Using the listing below, copy exactly each line from the one that has "right elbow: (1358, 555, 2)" through the one that has "right wrist: (68, 119, -28)"; omit the pictures.
══ GIVEN DATA ══
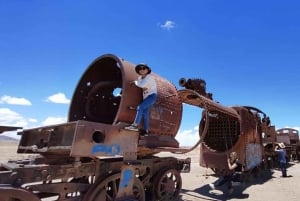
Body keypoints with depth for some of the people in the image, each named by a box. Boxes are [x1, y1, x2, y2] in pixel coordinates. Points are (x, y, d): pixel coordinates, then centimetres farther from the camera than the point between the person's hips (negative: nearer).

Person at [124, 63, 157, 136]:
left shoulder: (149, 77, -14)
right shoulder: (140, 77, 9)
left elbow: (142, 85, -29)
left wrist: (135, 82, -10)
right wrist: (143, 87, 4)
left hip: (152, 96, -8)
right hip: (146, 97, 8)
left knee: (140, 107, -24)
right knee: (145, 113, 3)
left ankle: (135, 126, -25)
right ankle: (146, 130, 9)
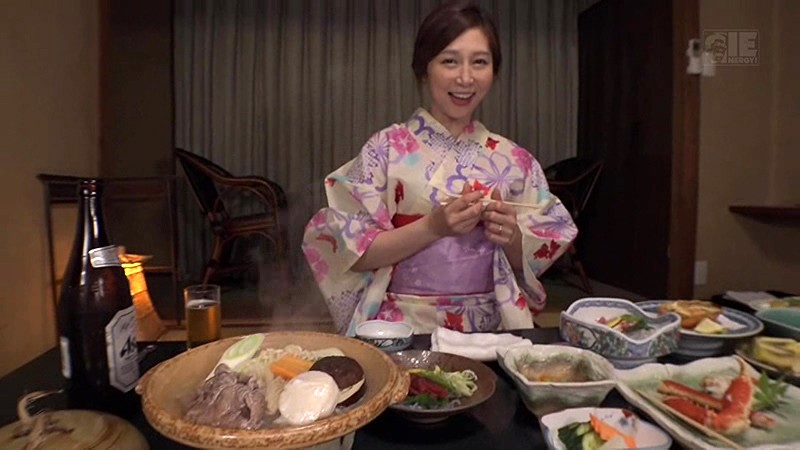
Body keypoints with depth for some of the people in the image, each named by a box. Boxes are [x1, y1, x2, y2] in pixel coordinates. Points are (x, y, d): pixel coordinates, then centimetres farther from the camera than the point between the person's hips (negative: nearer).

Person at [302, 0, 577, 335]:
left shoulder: (513, 159, 5)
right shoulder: (387, 147, -4)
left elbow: (533, 258, 11)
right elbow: (355, 251, -6)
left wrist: (512, 237, -10)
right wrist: (433, 226, -17)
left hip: (490, 329, 4)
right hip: (403, 327, -3)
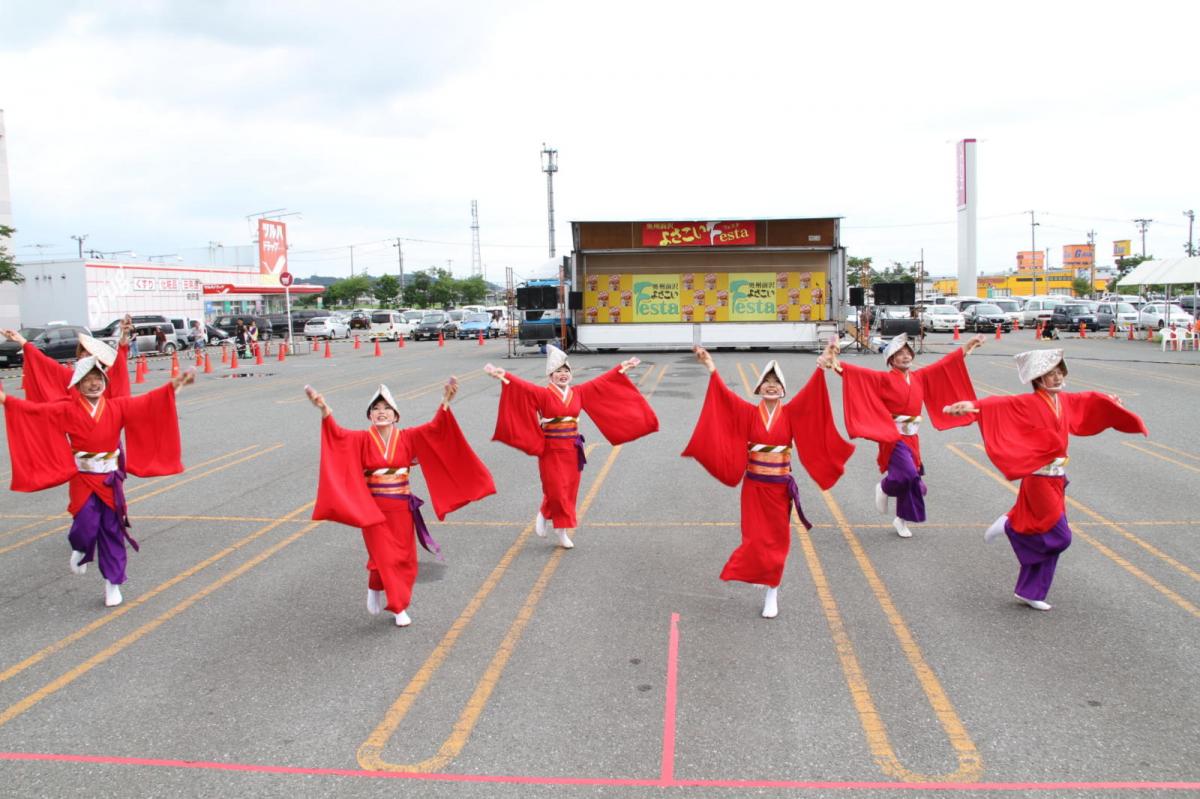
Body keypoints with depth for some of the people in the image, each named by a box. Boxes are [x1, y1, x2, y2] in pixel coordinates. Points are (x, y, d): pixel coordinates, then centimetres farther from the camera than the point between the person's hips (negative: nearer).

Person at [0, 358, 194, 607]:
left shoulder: (117, 407, 0)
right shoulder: (67, 410, -3)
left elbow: (148, 402, -4)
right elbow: (36, 410, -12)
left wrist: (176, 383, -14)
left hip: (111, 479, 2)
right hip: (83, 479, -2)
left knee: (112, 532, 5)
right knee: (86, 526, -14)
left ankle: (112, 583, 17)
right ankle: (81, 550, 24)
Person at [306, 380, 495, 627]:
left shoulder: (408, 438, -2)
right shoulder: (362, 440, -4)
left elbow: (435, 428, -13)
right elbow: (337, 434, -20)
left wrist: (445, 403, -29)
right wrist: (324, 411, -38)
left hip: (401, 509, 2)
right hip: (373, 509, -2)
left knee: (404, 558, 8)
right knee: (384, 558, -4)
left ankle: (398, 604, 28)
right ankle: (375, 589, 27)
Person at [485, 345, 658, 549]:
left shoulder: (578, 393, 5)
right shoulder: (543, 394, -9)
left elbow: (601, 381, 10)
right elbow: (523, 386, -23)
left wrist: (621, 368, 14)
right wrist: (503, 375, -38)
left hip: (572, 450, 4)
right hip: (551, 450, -4)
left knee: (569, 492, 8)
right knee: (556, 491, -6)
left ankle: (562, 531, 23)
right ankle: (544, 514, 26)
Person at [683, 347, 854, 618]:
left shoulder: (791, 413, -3)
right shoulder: (748, 413, -4)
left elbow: (809, 393, -13)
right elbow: (726, 396, -14)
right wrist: (711, 369, -24)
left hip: (780, 488, 1)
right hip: (754, 486, 0)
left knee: (777, 540, 8)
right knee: (756, 539, 1)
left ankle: (772, 592, 21)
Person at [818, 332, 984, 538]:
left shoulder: (919, 376, 9)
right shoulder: (884, 379, -8)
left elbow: (943, 363, 18)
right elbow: (859, 373, -21)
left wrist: (966, 347, 23)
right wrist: (837, 364, -38)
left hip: (912, 436, 6)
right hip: (893, 435, -6)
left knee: (912, 479, 9)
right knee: (908, 474, -22)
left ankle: (901, 520, 26)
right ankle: (883, 489, 10)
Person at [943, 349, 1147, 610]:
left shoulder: (1065, 400, 7)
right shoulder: (1028, 403, -14)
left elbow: (1089, 400, 27)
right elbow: (999, 404, -30)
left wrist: (1110, 401, 46)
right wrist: (972, 405, -50)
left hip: (1056, 478, 8)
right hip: (1039, 478, -8)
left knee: (1050, 540, 10)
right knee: (1059, 537, -9)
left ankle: (1029, 592, 20)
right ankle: (1008, 525, 10)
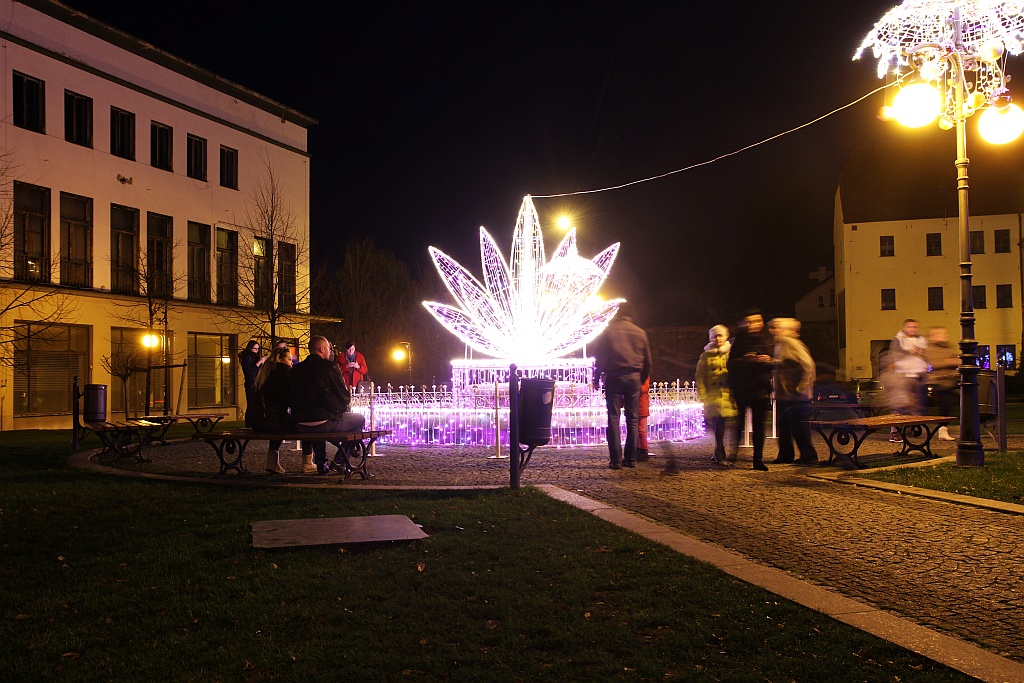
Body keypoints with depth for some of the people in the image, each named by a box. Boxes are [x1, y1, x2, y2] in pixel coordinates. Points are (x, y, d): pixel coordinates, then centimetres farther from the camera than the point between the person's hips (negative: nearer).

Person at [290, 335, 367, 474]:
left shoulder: (296, 369, 8)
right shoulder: (329, 366, -7)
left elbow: (292, 398, 18)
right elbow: (345, 397, -5)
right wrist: (349, 400, 19)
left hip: (299, 426, 6)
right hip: (324, 423, -6)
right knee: (360, 419, 15)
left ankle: (320, 463, 36)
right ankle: (338, 462, 13)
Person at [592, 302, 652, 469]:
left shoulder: (608, 331, 0)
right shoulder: (640, 333, 8)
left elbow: (599, 357, 0)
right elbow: (648, 362, 11)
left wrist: (596, 379, 7)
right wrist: (642, 380, 21)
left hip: (613, 377, -2)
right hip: (634, 378, 2)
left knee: (613, 418, -1)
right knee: (632, 419, 8)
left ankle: (616, 459, -6)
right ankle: (631, 458, 6)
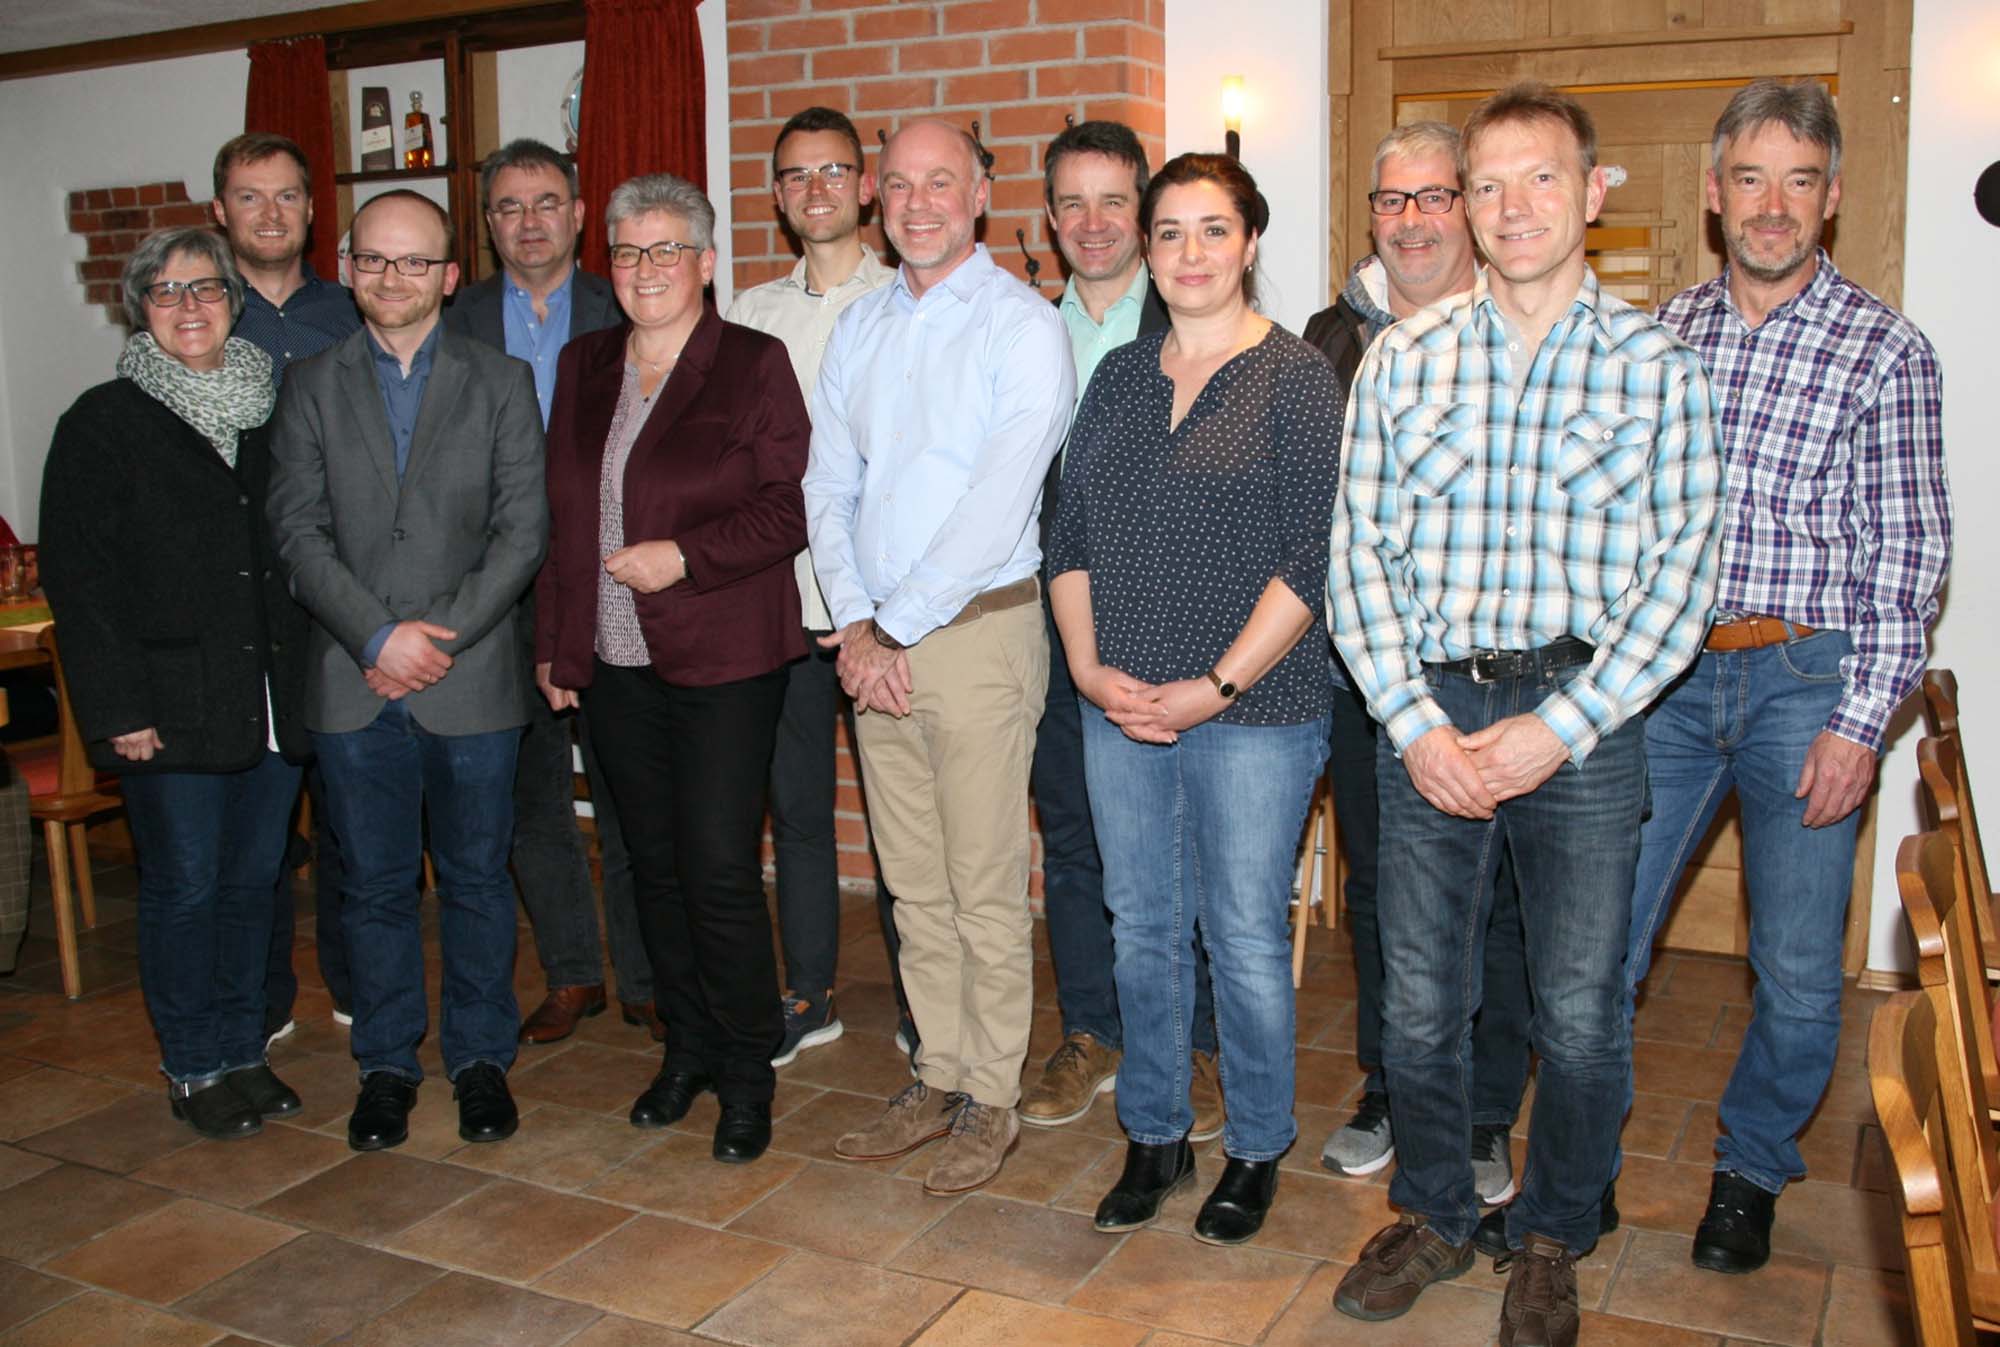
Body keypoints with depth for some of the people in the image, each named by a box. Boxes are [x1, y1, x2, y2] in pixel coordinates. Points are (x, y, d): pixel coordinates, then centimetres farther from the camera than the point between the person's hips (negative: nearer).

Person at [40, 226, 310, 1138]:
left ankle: (242, 1051, 24)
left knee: (254, 877, 10)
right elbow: (78, 574, -6)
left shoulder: (269, 412, 12)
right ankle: (193, 1069, 16)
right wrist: (118, 708, -12)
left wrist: (308, 676, 7)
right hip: (173, 705, -4)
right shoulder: (104, 422, -1)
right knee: (184, 885, 2)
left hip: (272, 699, 4)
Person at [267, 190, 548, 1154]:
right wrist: (377, 636, -13)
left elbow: (523, 530, -3)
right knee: (374, 883, 9)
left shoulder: (501, 383, 5)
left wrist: (444, 635, -12)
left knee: (476, 876, 8)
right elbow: (297, 530, -1)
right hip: (353, 683, 1)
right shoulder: (311, 386, 8)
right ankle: (387, 1062, 24)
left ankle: (481, 1055, 23)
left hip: (473, 679, -1)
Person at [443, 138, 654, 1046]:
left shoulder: (624, 316, 2)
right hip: (502, 599, 2)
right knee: (530, 799, 11)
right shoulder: (453, 324, 6)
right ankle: (570, 976, 27)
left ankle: (644, 980, 19)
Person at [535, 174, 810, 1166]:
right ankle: (687, 1049, 28)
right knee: (655, 863, 13)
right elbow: (561, 515, 16)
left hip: (722, 660, -5)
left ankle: (746, 1075, 11)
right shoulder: (584, 366, 13)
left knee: (721, 871, -5)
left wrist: (685, 556, -19)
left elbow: (788, 507, -8)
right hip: (613, 661, 6)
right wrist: (554, 641, 13)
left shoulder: (753, 364, -3)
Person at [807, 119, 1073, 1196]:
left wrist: (898, 628, -13)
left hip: (978, 630, -6)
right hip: (875, 639, 6)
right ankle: (940, 1078, 25)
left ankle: (991, 1101, 15)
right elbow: (828, 484, 9)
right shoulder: (860, 325, 13)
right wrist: (854, 624, -3)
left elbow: (998, 506, -15)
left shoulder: (1023, 327, -7)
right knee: (914, 885, 12)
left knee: (985, 888, 1)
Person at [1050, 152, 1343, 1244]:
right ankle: (1153, 1134, 30)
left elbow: (1314, 558, -11)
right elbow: (1070, 531, 10)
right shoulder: (1120, 376, 10)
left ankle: (1255, 1150, 25)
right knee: (1142, 928, 13)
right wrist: (1087, 664, -3)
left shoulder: (1295, 379, -5)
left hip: (1253, 713, -4)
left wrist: (1215, 687, -15)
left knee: (1245, 938, 5)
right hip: (1119, 707, 5)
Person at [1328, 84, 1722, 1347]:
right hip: (1428, 713, 2)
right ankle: (1435, 1215, 33)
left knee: (1581, 1014, 7)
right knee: (1418, 998, 10)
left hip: (1583, 715, -1)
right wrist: (1417, 723, -8)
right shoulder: (1403, 358, 5)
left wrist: (1557, 729, -13)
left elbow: (1679, 577, -4)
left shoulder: (1658, 366, 1)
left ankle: (1552, 1240, 31)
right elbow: (1358, 555, 2)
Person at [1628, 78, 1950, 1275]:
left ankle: (1752, 1167, 30)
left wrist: (1860, 724, -11)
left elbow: (1911, 556, -4)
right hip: (1666, 673, 2)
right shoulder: (1664, 332, 7)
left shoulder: (1886, 350, -3)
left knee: (1799, 971, 7)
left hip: (1806, 682, -2)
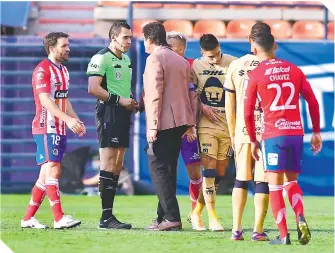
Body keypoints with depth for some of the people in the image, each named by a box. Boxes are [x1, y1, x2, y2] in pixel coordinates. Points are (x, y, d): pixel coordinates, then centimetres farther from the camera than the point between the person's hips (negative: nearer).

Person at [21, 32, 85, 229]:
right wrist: (68, 119, -28)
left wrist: (76, 120, 11)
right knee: (53, 170, -14)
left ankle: (28, 218, 13)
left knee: (46, 174, 9)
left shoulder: (63, 70, 18)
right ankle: (59, 218, -18)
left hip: (60, 129, 9)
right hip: (46, 128, -9)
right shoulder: (43, 70, -11)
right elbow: (45, 100, -20)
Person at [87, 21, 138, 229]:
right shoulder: (101, 58, -10)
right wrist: (119, 100, -18)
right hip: (109, 113, -9)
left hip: (123, 114, 9)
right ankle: (106, 217, -11)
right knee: (108, 164, -11)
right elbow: (93, 88, -19)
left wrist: (133, 103, 11)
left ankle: (109, 214, 12)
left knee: (118, 165, 9)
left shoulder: (126, 59, 19)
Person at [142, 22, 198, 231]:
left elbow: (155, 94, -16)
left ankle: (171, 217, -14)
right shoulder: (181, 60, 17)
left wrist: (152, 126, -16)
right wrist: (191, 124, 19)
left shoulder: (155, 59, -8)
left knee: (158, 169, -6)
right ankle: (164, 217, 16)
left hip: (163, 123, -8)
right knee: (169, 169, 13)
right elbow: (191, 94, 18)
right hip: (180, 122, 8)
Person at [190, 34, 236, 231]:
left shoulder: (232, 63, -1)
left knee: (220, 173, 5)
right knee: (209, 170, -11)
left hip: (228, 125, 2)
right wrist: (202, 107, -10)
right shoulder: (195, 66, 0)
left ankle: (197, 211, 19)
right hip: (207, 125, -2)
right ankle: (213, 217, -6)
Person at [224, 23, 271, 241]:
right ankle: (258, 230, -1)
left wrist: (232, 133, 17)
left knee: (241, 180, 11)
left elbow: (229, 104, 8)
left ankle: (237, 229, 6)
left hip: (242, 131, 3)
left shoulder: (236, 66, 4)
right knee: (262, 181, 1)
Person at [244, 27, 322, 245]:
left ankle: (284, 235, -5)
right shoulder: (295, 70, 9)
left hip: (273, 135, -4)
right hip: (296, 133, 4)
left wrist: (253, 140, 11)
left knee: (275, 185, 1)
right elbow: (313, 102, 8)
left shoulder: (255, 76, -1)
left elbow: (248, 113, -1)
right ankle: (300, 218, -9)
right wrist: (316, 133, 15)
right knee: (291, 181, 17)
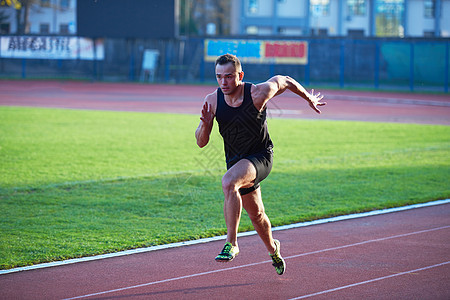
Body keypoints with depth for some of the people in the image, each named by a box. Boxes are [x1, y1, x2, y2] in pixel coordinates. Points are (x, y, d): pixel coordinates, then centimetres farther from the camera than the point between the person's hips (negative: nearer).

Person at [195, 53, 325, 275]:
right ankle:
═══
▶ **SOLUTION**
right elbow: (1358, 555, 2)
Person at [1628, 78, 1950, 1275]:
left ankle: (1752, 1167, 30)
left wrist: (1860, 724, -11)
left elbow: (1911, 556, -4)
right hip: (1666, 673, 2)
right shoulder: (1664, 332, 7)
left shoulder: (1886, 350, -3)
left knee: (1799, 971, 7)
left hip: (1806, 682, -2)
Body keypoints with depth for some of the people in the image, each named by a box. Boxes are [x1, y1, x2, y2] in pixel coordinates. Points are (x, y, d): pixel coordinates, then centimetres farther from the camera than the point between the person's hips (negative: nearer).

Person at [21, 32, 85, 229]:
right wrist: (68, 119, -28)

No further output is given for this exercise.